Il est 9h14, j’habille mes cils d’un dernier coup de mascara, j’enfile ma casquette pour cacher ma tignasse, je chope mon skate et je file à mon rendez vous. Mon rendez vous, c’est le directeur marketing de Carver et je peux maintenant te raconter ce que ça fait de mettre ses deux pieds chez un géant du skate en Californie.

J’ai d’abord souris intérieurement de sa prononciation pour mon prénom puis mon visage s’est arrêté devant les cadres qui décoraient les murs blanc devant moi. L’une de mes surfeuses préférée était là, derrière la vitre du cadre en bois, toute enjouée tenant dans sa main un Carver brandé USA. De l’autre côté, on avait du vouloir remplacer les banalités qu’on a tendance à afficher aux murs par quelques chefs d’oeuvres battis dans le bois et le fer. Toute la collection de Carver y était, soigneusement accrochée. Je sentais que ce petit objet avait du changer beaucoup de destins et ça le rendait spécial.

« A ce moment là, j’ai pensé qu’avec peu on pouvait accomplir de grandes choses »

Peter prenait un malin plaisir à nous montrer étape par étape comment leurs planches étaient confectionnés et je le regardais avec beaucoup d’enthousiasme. Il avait l’air passionné par ces morceaux de féraille – qui font office de trucks – rendant notre glisse plus fluide. Il était aussi très respectueux des mains de ceux qui les travaillent en boucle. A ce moment là, j’ai pensé qu’avec peu on pouvait accomplir de grandes choses, qu’il suffisait juste de savoir tailler avec le bon geste au bon endroit, ou simplement aller dans la bonne direction avec les bonnes personnes.
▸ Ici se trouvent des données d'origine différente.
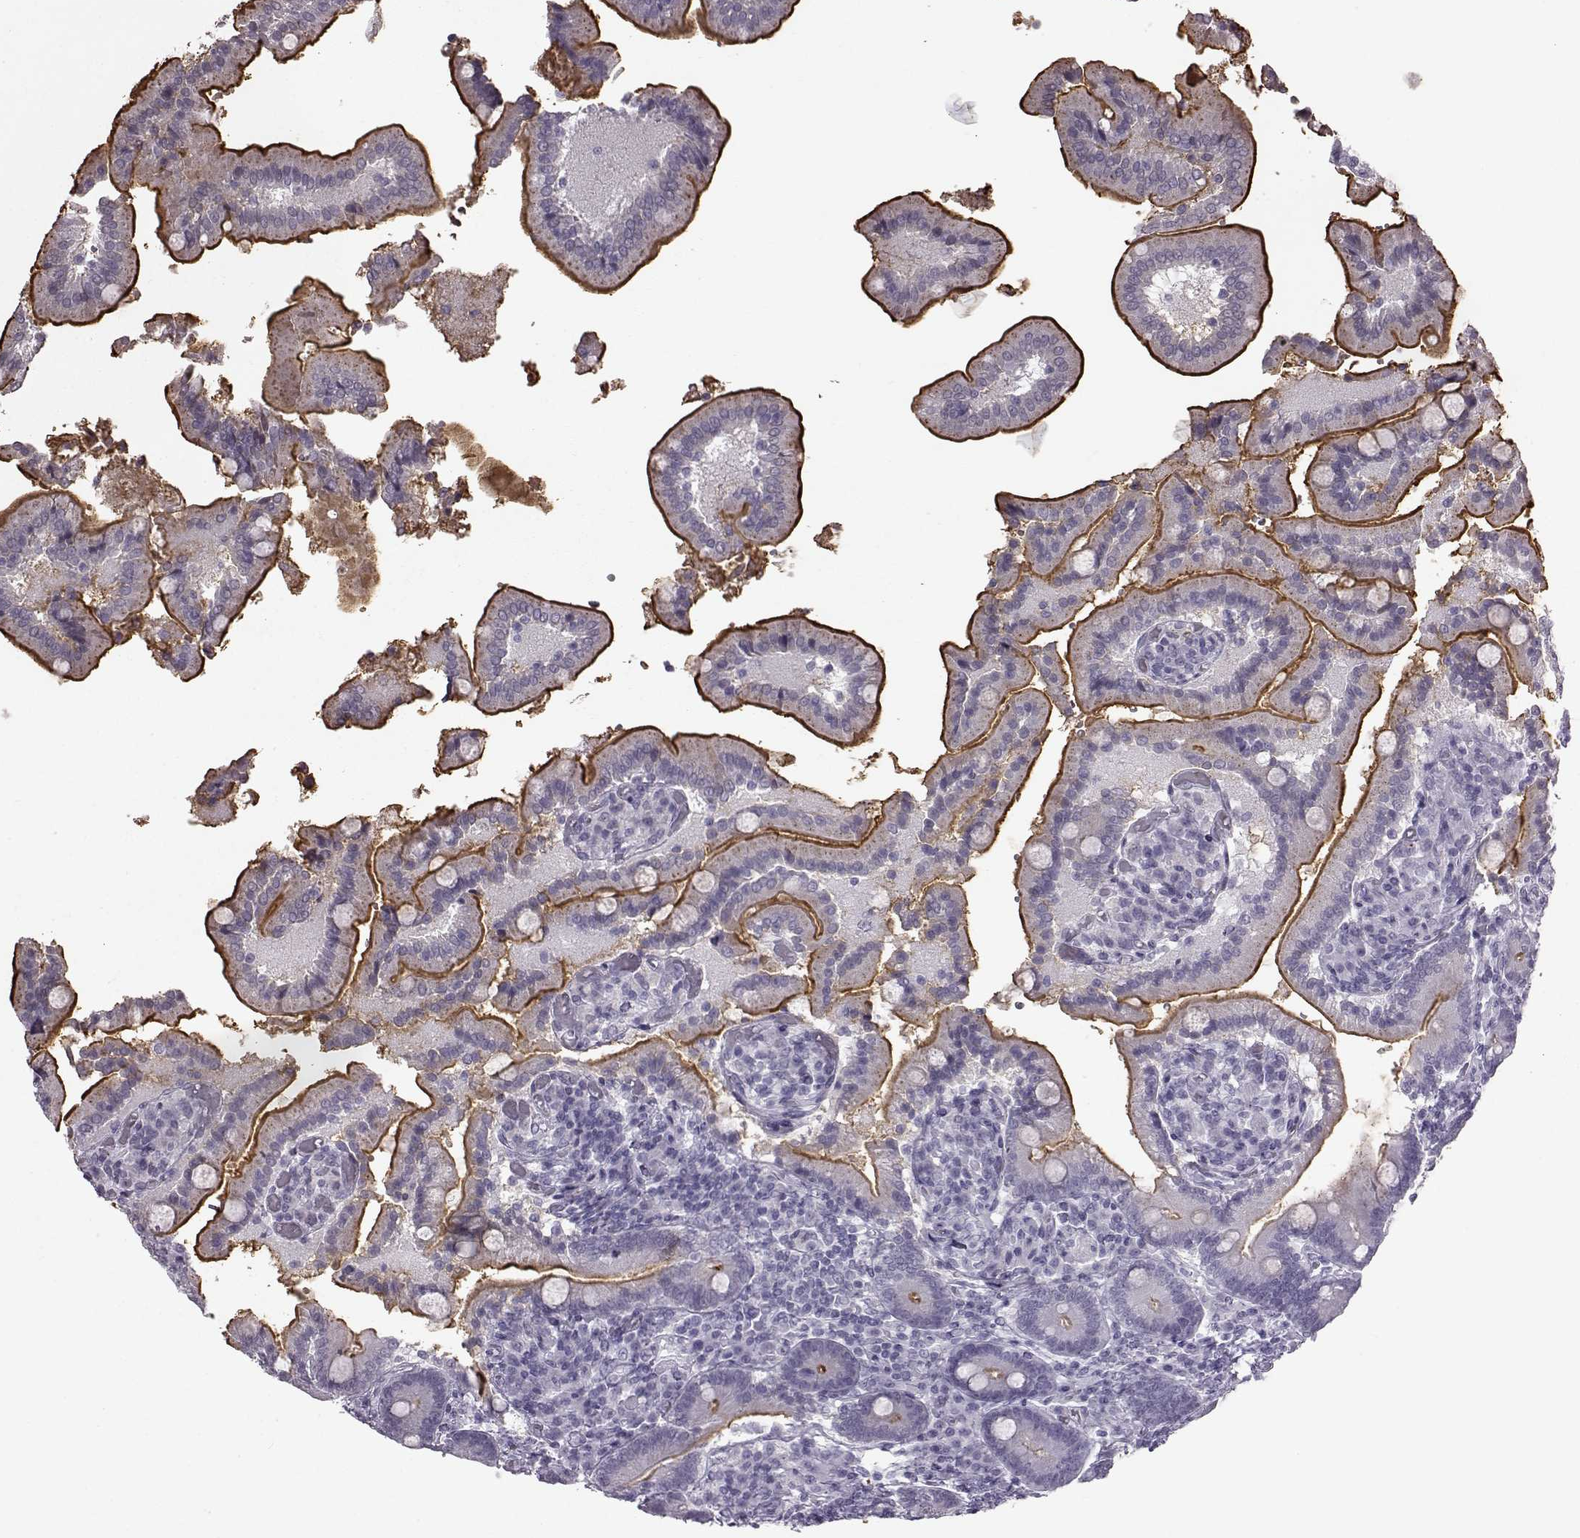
{"staining": {"intensity": "strong", "quantity": "25%-75%", "location": "cytoplasmic/membranous"}, "tissue": "duodenum", "cell_type": "Glandular cells", "image_type": "normal", "snomed": [{"axis": "morphology", "description": "Normal tissue, NOS"}, {"axis": "topography", "description": "Duodenum"}], "caption": "Immunohistochemistry of unremarkable duodenum reveals high levels of strong cytoplasmic/membranous staining in approximately 25%-75% of glandular cells. The protein of interest is stained brown, and the nuclei are stained in blue (DAB (3,3'-diaminobenzidine) IHC with brightfield microscopy, high magnification).", "gene": "SLC28A2", "patient": {"sex": "female", "age": 62}}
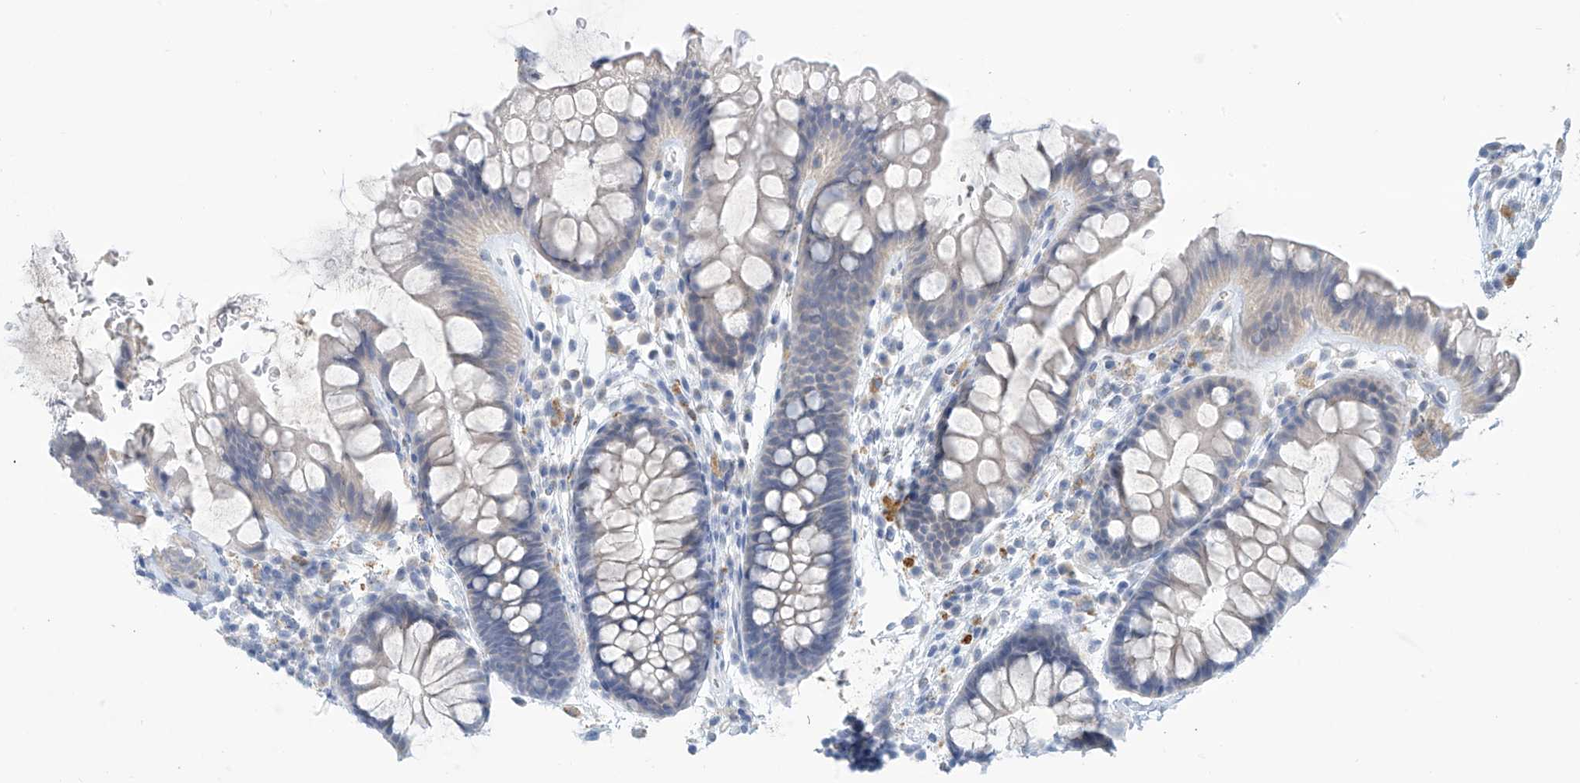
{"staining": {"intensity": "negative", "quantity": "none", "location": "none"}, "tissue": "colon", "cell_type": "Endothelial cells", "image_type": "normal", "snomed": [{"axis": "morphology", "description": "Normal tissue, NOS"}, {"axis": "topography", "description": "Colon"}], "caption": "This is an immunohistochemistry micrograph of normal human colon. There is no staining in endothelial cells.", "gene": "IBA57", "patient": {"sex": "female", "age": 62}}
J’avais l’impression d’avoir la chance d’être, à ce moment précis, au bon endroit avec les bonnes personnes.

L.A oblige, on passait notre temps à frotter nos genoux sur le béton des skatepark de Venice beach et de Santa Monica et à chaque fois on y faisait des rencontres insensées. Une fois le rendez vous terminée, on avait filé au skate park de Santa Monica et c’est Eric qui nous a accueilli. Tu sais le mec hyper stylé qui danse dans le bowl sur la couverture du magazine Trasher en 90. Il me raconte qu’il a vu passé tellement de super skateurs là où je pose mes pieds et qu’une des nanas qui skatait à l’époque est devenu pro en seulement 4 ans de skate ici. Et puis finalement que girls can ride.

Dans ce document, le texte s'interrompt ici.